As noted in the CCAST User Guide, “To be able to run your jobs and run them efficiently, you need to have some basic knowledge of the application you are using. This includes whether the application is serial (i.e., runs on only one core) or parallel (i.e., can run on multiple cores). If it is parallel, what is the underlying parallel programming model: shared-memory (e.g., using OpenMP, Pthreads, etc.), distributed-memory (e.g., using MPI), or hybrid? You need such information to determine how you would like to request resources for your jobs.” Please carefully read the documentation for the application you want to run, and the installation, running, and testing notes provided in a list of articles in this series (Click on the name of the software to read the article).Example jobs for bioinformatics applications are available in /gpfs1/projects/ccastest/training/examples on Thunder. The best way to get started is to copy an example job from that directory to your SCRATCH directory, modify the PBS job script as needed, and test run it a few times to be familiar with running jobs on Thunder before running your own jobs. Note that the requested resources (ncpus, mem, etc.) in the example PBS scripts are not optimized for your jobs. Also, as a reminder, do NOT run jobs on the login node and do NOT run jobs from your HOME directory.
The software tools listed below have been installed on Thunder for all users to use. This means you do NOT need to install them yourselves. If users want to install and test their own version of certain software tools in their HOME or PROJECTS directory, they can do so by following the instructions in their respective articles. We encourage you to try and be familiar with such tasks since it is very likely that your research will require you to install new software that is currently not available on the Thunder cluster or to have a newer version of a certain software tool installed.

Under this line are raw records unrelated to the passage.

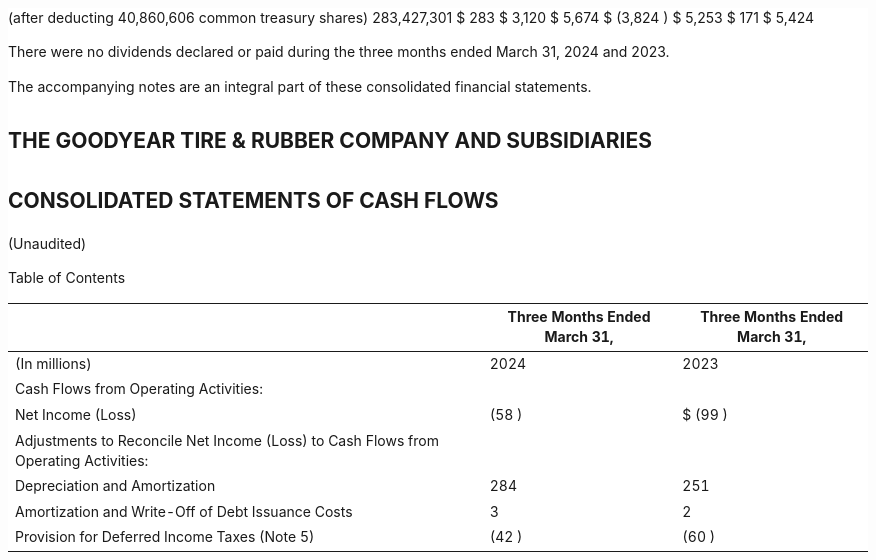 <td>(after deducting 40,860,606 common treasury shares)</td>
<td>283,427,301</td>
<td>$ 283</td>
<td>$ 3,120</td>
<td>$ 5,674</td>
<td>$ (3,824 )</td>
<td>$ 5,253</td>
<td>$ 171</td>
<td>$ 5,424</td>
</tr>
</tbody>
</table>
<p>There were no dividends declared or paid during the three months ended March 31, 2024 and 2023.</p>
<p>The accompanying notes are an integral part of these consolidated financial statements.</p>
<h2>THE GOODYEAR TIRE &amp; RUBBER COMPANY AND SUBSIDIARIES</h2>
<h2>CONSOLIDATED STATEMENTS OF CASH FLOWS</h2>
<p>(Unaudited)</p>
<p>Table of Contents</p>
<table>
<thead>
<tr>
<th></th>
<th>Three Months Ended March 31,</th>
<th>Three Months Ended March 31,</th>
</tr>
</thead>
<tbody>
<tr>
<td>(In millions)</td>
<td>2024</td>
<td>2023</td>
</tr>
<tr>
<td>Cash Flows from Operating Activities:</td>
<td></td>
<td></td>
</tr>
<tr>
<td>Net Income (Loss)</td>
<td>(58 )</td>
<td>$ (99 )</td>
</tr>
<tr>
<td>Adjustments to Reconcile Net Income (Loss) to Cash Flows from Operating Activities:</td>
<td></td>
<td></td>
</tr>
<tr>
<td>Depreciation and Amortization</td>
<td>284</td>
<td>251</td>
</tr>
<tr>
<td>Amortization and Write-Off of Debt Issuance Costs</td>
<td>3</td>
<td>2</td>
</tr>
<tr>
<td>Provision for Deferred Income Taxes (Note 5)</td>
<td>(42 )</td>
<td>(60 )</td>
</tr>
<tr>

The articles also provide you with essential information about the applications. Look for keywords such as “MPI”, “threads”, etc. as they indicate whether the software is parallel and thus can run on multiple cores. Such information will help you decide how to request resources for your jobs.
 To use a certain application on Thunder, load appropriate environment variables by executing the command “module load <module name>” (usually within a PBS job script); e.g., “module load ABySS/2.0.2-gcc”. Be mindful that Linux commands are case-sensitive.
 Example jobs for many applications available on Thunder in the following directory: /gpfs1/projects/ccastest/training/examples
 The running, installation, and testing notes are available in each program-specific Knowledge Base article.